The Privacy Commissioner can’t award you compensation for any privacy breaches but does have the power to fine organisations up to $10,000 for serious breaches of the Privacy Act. For more information on this, please see the Office of the Privacy Commission’s website here:
Privacy Commissioner(external link)
Apply to the Human Rights Review Tribunal
After going to the Office of the Privacy Commissioner the next step could include going to the Human Rights Review Tribunal (HRRT).
The HRRT is an independent judicial body that hears claims relating to breaches of human rights, including interferences with privacy under the Privacy Act.
Following the conclusion of the Privacy Commissioner’s investigation, you have six months to file a claim in the HRRT.
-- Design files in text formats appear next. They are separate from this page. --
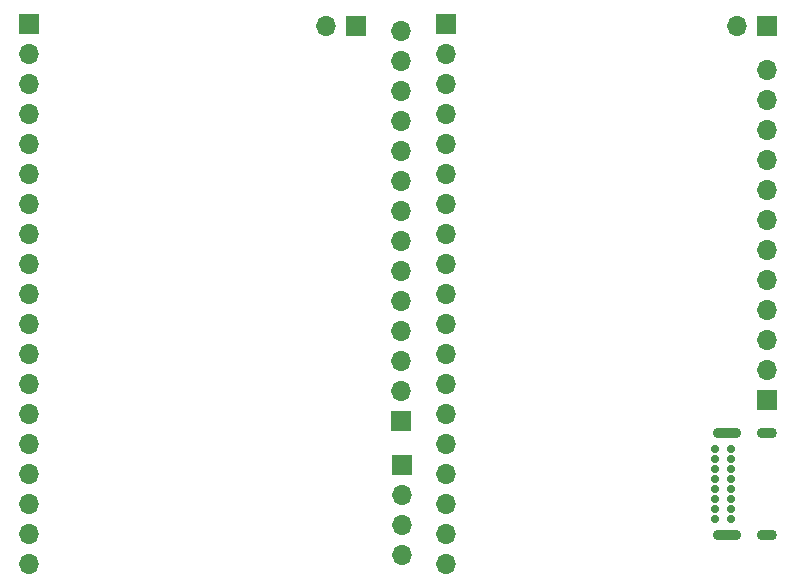
<source format=gbr>
%TF.GenerationSoftware,KiCad,Pcbnew,(5.1.6)-1*%
%TF.CreationDate,2020-10-06T21:24:19+08:00*%
%TF.ProjectId,esp32,65737033-322e-46b6-9963-61645f706362,rev?*%
%TF.SameCoordinates,Original*%
%TF.FileFunction,Soldermask,Bot*%
%TF.FilePolarity,Negative*%
%FSLAX46Y46*%
G04 Gerber Fmt 4.6, Leading zero omitted, Abs format (unit mm)*
G04 Created by KiCad (PCBNEW (5.1.6)-1) date 2020-10-06 21:24:19*
%MOMM*%
%LPD*%
G01*
G04 APERTURE LIST*
%ADD10O,1.700000X1.700000*%
%ADD11R,1.700000X1.700000*%
%ADD12O,1.700000X0.900000*%
%ADD13O,2.400000X0.900000*%
%ADD14C,0.700000*%
G04 APERTURE END LIST*
D10*
%TO.C,REF\u002A\u002A*%
X150600000Y-68020000D03*
X150600000Y-65480000D03*
X150600000Y-62940000D03*
D11*
X150600000Y-60400000D03*
%TD*%
D10*
%TO.C,J4*%
X150500000Y-23680000D03*
X150500000Y-26220000D03*
X150500000Y-28760000D03*
X150500000Y-31300000D03*
X150500000Y-33840000D03*
X150500000Y-36380000D03*
X150500000Y-38920000D03*
X150500000Y-41460000D03*
X150500000Y-44000000D03*
X150500000Y-46540000D03*
X150500000Y-49080000D03*
X150500000Y-51620000D03*
X150500000Y-54160000D03*
D11*
X150500000Y-56700000D03*
%TD*%
D10*
%TO.C,J1*%
X154300000Y-68820000D03*
X154300000Y-66280000D03*
X154300000Y-63740000D03*
X154300000Y-61200000D03*
X154300000Y-58660000D03*
X154300000Y-56120000D03*
X154300000Y-53580000D03*
X154300000Y-51040000D03*
X154300000Y-48500000D03*
X154300000Y-45960000D03*
X154300000Y-43420000D03*
X154300000Y-40880000D03*
X154300000Y-38340000D03*
X154300000Y-35800000D03*
X154300000Y-33260000D03*
X154300000Y-30720000D03*
X154300000Y-28180000D03*
X154300000Y-25640000D03*
D11*
X154300000Y-23100000D03*
%TD*%
D10*
%TO.C,J5*%
X119000000Y-68820000D03*
X119000000Y-66280000D03*
X119000000Y-63740000D03*
X119000000Y-61200000D03*
X119000000Y-58660000D03*
X119000000Y-56120000D03*
X119000000Y-53580000D03*
X119000000Y-51040000D03*
X119000000Y-48500000D03*
X119000000Y-45960000D03*
X119000000Y-43420000D03*
X119000000Y-40880000D03*
X119000000Y-38340000D03*
X119000000Y-35800000D03*
X119000000Y-33260000D03*
X119000000Y-30720000D03*
X119000000Y-28180000D03*
X119000000Y-25640000D03*
D11*
X119000000Y-23100000D03*
%TD*%
D12*
%TO.C,P1*%
X181460000Y-57700000D03*
X181460000Y-66350000D03*
D13*
X178080000Y-57700000D03*
X178080000Y-66350000D03*
D14*
X178450000Y-61600000D03*
X178450000Y-59050000D03*
X178450000Y-59900000D03*
X178450000Y-60750000D03*
X178450000Y-65000000D03*
X178450000Y-63300000D03*
X178450000Y-62450000D03*
X178450000Y-64150000D03*
X177100000Y-59050000D03*
X177100000Y-59900000D03*
X177100000Y-60750000D03*
X177100000Y-61600000D03*
X177100000Y-62450000D03*
X177100000Y-63300000D03*
X177100000Y-64150000D03*
X177100000Y-65000000D03*
%TD*%
D10*
%TO.C,J6*%
X144160000Y-23300000D03*
D11*
X146700000Y-23300000D03*
%TD*%
D10*
%TO.C,J3*%
X181500000Y-26960000D03*
X181500000Y-29500000D03*
X181500000Y-32040000D03*
X181500000Y-34580000D03*
X181500000Y-37120000D03*
X181500000Y-39660000D03*
X181500000Y-42200000D03*
X181500000Y-44740000D03*
X181500000Y-47280000D03*
X181500000Y-49820000D03*
X181500000Y-52360000D03*
D11*
X181500000Y-54900000D03*
%TD*%
D10*
%TO.C,J2*%
X178960000Y-23300000D03*
D11*
X181500000Y-23300000D03*
%TD*%
M02*

</source>
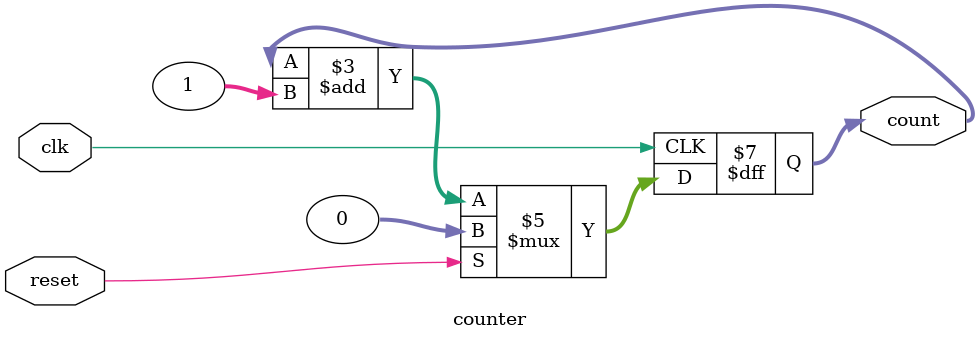
<source format=v>
module counter (clk, reset, count);

input		clk;
input		reset;
output	[31:0]	count;

reg	[31:0]	count;

always @(posedge clk)
	if (!reset)
		count = count + 1;
	else
		count = 0;
endmodule


</source>
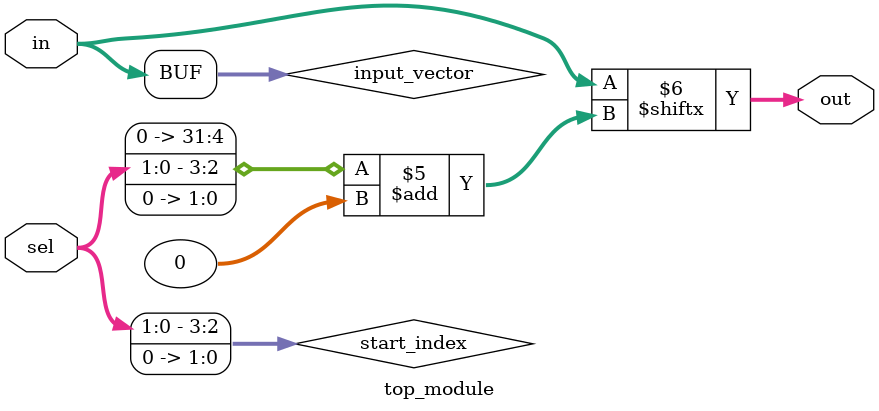
<source format=sv>
module top_module (
	input [1023:0] in,
	input [7:0] sel,
	output [3:0] out
);
	// Variable declaration
	reg [1023:0] input_vector;
	reg [3:0] start_index;
	
	// Assign input vector based on selection vector
	always @(*)
		input_vector = in;
		
	// Calculate start index based on selection vector
	always @(*)
		start_index = sel << 2;
		
	// Assign output vector based on input vector and start index
	always @(*)
		out = input_vector[start_index +: 4];
endmodule

</source>
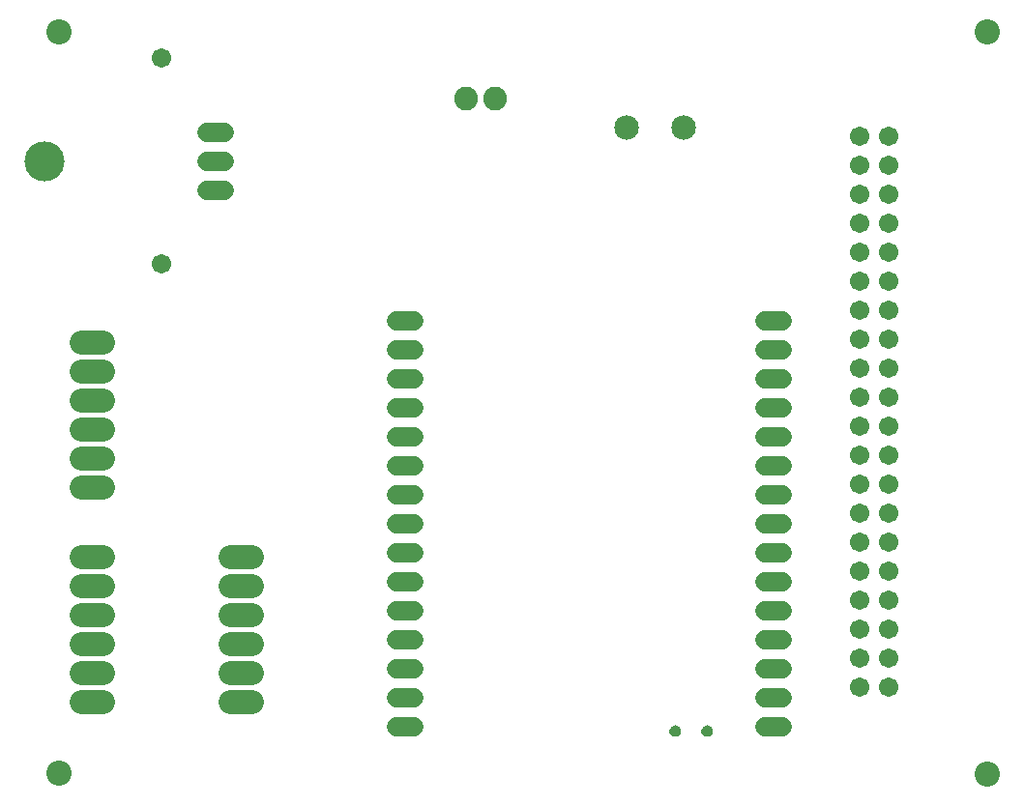
<source format=gbr>
G04 EAGLE Gerber RS-274X export*
G75*
%MOMM*%
%FSLAX34Y34*%
%LPD*%
%INSoldermask Top*%
%IPPOS*%
%AMOC8*
5,1,8,0,0,1.08239X$1,22.5*%
G01*
%ADD10C,1.703200*%
%ADD11C,2.203200*%
%ADD12C,1.727200*%
%ADD13C,3.505200*%
%ADD14C,2.082800*%
%ADD15C,2.153200*%
%ADD16C,1.711200*%
%ADD17C,2.082800*%

G36*
X563866Y50573D02*
X563866Y50573D01*
X563992Y50572D01*
X565003Y50711D01*
X565051Y50727D01*
X565141Y50746D01*
X566096Y51108D01*
X566139Y51134D01*
X566223Y51173D01*
X567073Y51737D01*
X567110Y51772D01*
X567182Y51829D01*
X567886Y52569D01*
X567914Y52611D01*
X567972Y52682D01*
X568493Y53560D01*
X568511Y53607D01*
X568552Y53689D01*
X568865Y54661D01*
X568872Y54711D01*
X568893Y54800D01*
X568982Y55818D01*
X568977Y55868D01*
X568978Y55959D01*
X568847Y56923D01*
X568831Y56971D01*
X568812Y57060D01*
X568470Y57971D01*
X568444Y58014D01*
X568405Y58098D01*
X567868Y58909D01*
X567833Y58945D01*
X567777Y59018D01*
X567073Y59690D01*
X567031Y59718D01*
X566960Y59776D01*
X566125Y60274D01*
X566077Y60292D01*
X565995Y60332D01*
X565070Y60632D01*
X565019Y60639D01*
X564930Y60661D01*
X563961Y60747D01*
X563914Y60743D01*
X563839Y60746D01*
X562863Y60644D01*
X562815Y60630D01*
X562725Y60614D01*
X561796Y60298D01*
X561752Y60274D01*
X561667Y60237D01*
X560832Y59723D01*
X560795Y59689D01*
X560720Y59635D01*
X560021Y58947D01*
X559991Y58906D01*
X559931Y58837D01*
X559402Y58010D01*
X559383Y57964D01*
X559339Y57883D01*
X559007Y56960D01*
X558999Y56910D01*
X558974Y56821D01*
X558856Y55847D01*
X558859Y55797D01*
X558855Y55711D01*
X558950Y54709D01*
X558964Y54660D01*
X558980Y54570D01*
X559296Y53614D01*
X559320Y53569D01*
X559356Y53485D01*
X559877Y52624D01*
X559910Y52586D01*
X559963Y52511D01*
X560663Y51787D01*
X560704Y51758D01*
X560773Y51697D01*
X561616Y51147D01*
X561662Y51127D01*
X561743Y51083D01*
X562687Y50735D01*
X562737Y50726D01*
X562825Y50701D01*
X563823Y50571D01*
X563866Y50573D01*
G37*
G36*
X591857Y50573D02*
X591857Y50573D01*
X591983Y50572D01*
X592994Y50711D01*
X593042Y50727D01*
X593132Y50746D01*
X594087Y51108D01*
X594130Y51134D01*
X594214Y51173D01*
X595064Y51737D01*
X595101Y51772D01*
X595173Y51829D01*
X595877Y52569D01*
X595905Y52611D01*
X595963Y52682D01*
X596484Y53560D01*
X596502Y53607D01*
X596543Y53689D01*
X596856Y54661D01*
X596863Y54711D01*
X596884Y54800D01*
X596973Y55818D01*
X596968Y55868D01*
X596969Y55959D01*
X596838Y56923D01*
X596822Y56971D01*
X596803Y57060D01*
X596461Y57971D01*
X596435Y58014D01*
X596396Y58098D01*
X595859Y58909D01*
X595824Y58945D01*
X595768Y59018D01*
X595064Y59690D01*
X595022Y59718D01*
X594951Y59776D01*
X594116Y60274D01*
X594068Y60292D01*
X593986Y60332D01*
X593061Y60632D01*
X593010Y60639D01*
X592921Y60661D01*
X591952Y60747D01*
X591905Y60743D01*
X591830Y60746D01*
X590854Y60644D01*
X590806Y60630D01*
X590716Y60614D01*
X589787Y60298D01*
X589743Y60274D01*
X589658Y60237D01*
X588823Y59723D01*
X588786Y59689D01*
X588711Y59635D01*
X588012Y58947D01*
X587982Y58906D01*
X587922Y58837D01*
X587393Y58010D01*
X587374Y57964D01*
X587330Y57883D01*
X586998Y56960D01*
X586990Y56910D01*
X586965Y56821D01*
X586847Y55847D01*
X586850Y55797D01*
X586846Y55711D01*
X586941Y54709D01*
X586955Y54660D01*
X586971Y54570D01*
X587287Y53614D01*
X587311Y53569D01*
X587347Y53485D01*
X587868Y52624D01*
X587901Y52586D01*
X587954Y52511D01*
X588654Y51787D01*
X588695Y51758D01*
X588764Y51697D01*
X589607Y51147D01*
X589653Y51127D01*
X589734Y51083D01*
X590678Y50735D01*
X590728Y50726D01*
X590816Y50701D01*
X591814Y50571D01*
X591857Y50573D01*
G37*
D10*
X114200Y644900D03*
X114200Y464900D03*
D11*
X836930Y668020D03*
X24130Y668020D03*
X24130Y19050D03*
X836930Y17780D03*
D12*
X169120Y529500D02*
X153880Y529500D01*
X153880Y554900D02*
X169120Y554900D01*
X169120Y580300D02*
X153880Y580300D01*
D13*
X11640Y554900D03*
D12*
X642780Y414600D02*
X658020Y414600D01*
X658020Y389200D02*
X642780Y389200D01*
X642780Y363800D02*
X658020Y363800D01*
X658020Y338400D02*
X642780Y338400D01*
X642780Y313000D02*
X658020Y313000D01*
X658020Y287600D02*
X642780Y287600D01*
X642780Y262200D02*
X658020Y262200D01*
X658020Y236800D02*
X642780Y236800D01*
X642780Y211400D02*
X658020Y211400D01*
X658020Y186000D02*
X642780Y186000D01*
X642780Y160600D02*
X658020Y160600D01*
X658020Y135200D02*
X642780Y135200D01*
X642780Y109800D02*
X658020Y109800D01*
X658020Y84400D02*
X642780Y84400D01*
X642780Y59000D02*
X658020Y59000D01*
X335420Y414600D02*
X320180Y414600D01*
X320180Y389200D02*
X335420Y389200D01*
X335420Y363800D02*
X320180Y363800D01*
X320180Y338400D02*
X335420Y338400D01*
X335420Y313000D02*
X320180Y313000D01*
X320180Y287600D02*
X335420Y287600D01*
X335420Y262200D02*
X320180Y262200D01*
X320180Y236800D02*
X335420Y236800D01*
X335420Y211400D02*
X320180Y211400D01*
X320180Y186000D02*
X335420Y186000D01*
X335420Y160600D02*
X320180Y160600D01*
X320180Y135200D02*
X335420Y135200D01*
X335420Y109800D02*
X320180Y109800D01*
X320180Y84400D02*
X335420Y84400D01*
X335420Y59000D02*
X320180Y59000D01*
D14*
X192798Y81700D02*
X174002Y81700D01*
X174002Y107100D02*
X192798Y107100D01*
X192798Y132500D02*
X174002Y132500D01*
X174002Y157900D02*
X192798Y157900D01*
X192798Y183300D02*
X174002Y183300D01*
X174002Y208700D02*
X192798Y208700D01*
X62798Y81700D02*
X44002Y81700D01*
X44002Y107100D02*
X62798Y107100D01*
X62798Y132500D02*
X44002Y132500D01*
X44002Y157900D02*
X62798Y157900D01*
X62798Y183300D02*
X44002Y183300D01*
X44002Y208700D02*
X62798Y208700D01*
D15*
X571500Y584200D03*
X521500Y584200D03*
D16*
X725170Y576580D03*
X750570Y576580D03*
X725170Y551180D03*
X750570Y551180D03*
X725170Y525780D03*
X750570Y525780D03*
X725170Y500380D03*
X750570Y500380D03*
X725170Y474980D03*
X750570Y474980D03*
X725170Y449580D03*
X750570Y449580D03*
X725170Y424180D03*
X750570Y424180D03*
X725170Y398780D03*
X750570Y398780D03*
X725170Y373380D03*
X750570Y373380D03*
X725170Y347980D03*
X750570Y347980D03*
X725170Y322580D03*
X750570Y322580D03*
X725170Y297180D03*
X750570Y297180D03*
X725170Y271780D03*
X750570Y271780D03*
X725170Y246380D03*
X750570Y246380D03*
X725170Y220980D03*
X750570Y220980D03*
X725170Y195580D03*
X750570Y195580D03*
X725170Y170180D03*
X750570Y170180D03*
X725170Y144780D03*
X750570Y144780D03*
X725170Y119380D03*
X750570Y119380D03*
X725170Y93980D03*
X750570Y93980D03*
D14*
X62738Y396240D02*
X43942Y396240D01*
X43942Y370840D02*
X62738Y370840D01*
X62738Y345440D02*
X43942Y345440D01*
X43942Y320040D02*
X62738Y320040D01*
X62738Y294640D02*
X43942Y294640D01*
X43942Y269240D02*
X62738Y269240D01*
D17*
X381000Y609600D03*
X406400Y609600D03*
M02*

</source>
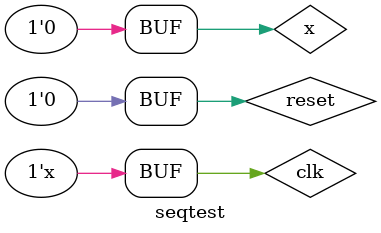
<source format=v>
module seqtest();
reg x,clk,reset;
wire z;
sequencedetect DUT (x,clk,z,reset);
initial
begin
clk=1'b0; reset=1'b1;
#15 reset=1'b0;
end
always #5 clk=~clk;
initial
begin
#10 x=1;
#5 x=0;
#10 x=1;
#10 x=1;
#10 x=0;
#10 x=1;
#10 x=1;
#10 x=0;
#10 x=1;
#10 x=0;
#10 x=1;
#10 x=1;
#10 x=1;
#10 x=0;
end
endmodule
</source>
Make a claim(external link) — Human Rights Review Tribunal
The HRRT can award various remedies after hearing a case, including:
- a declaration that the organisation breached the law
- an order preventing repetition of the breach
- an order to do something to rectify the breach
- an award of costs against the losing party.
The HRRT has the power to make a binding decision on the parties, including awarding compensation.
You can't go to the Disputes Tribunal or to court to complain about a breach of your privacy.
Get support at any point from:
- Citizens Advice Bureau (CAB) — this is a free, independent service, run by volunteers. CAB can advise you on your consumer rights and obligations, in person, by phone, or online.
- Community Law Centre — this service offers free one-on-one legal advice to people with limited finances. The organisation has 24 community law centres throughout the country. You can find legal information and other resources on its website.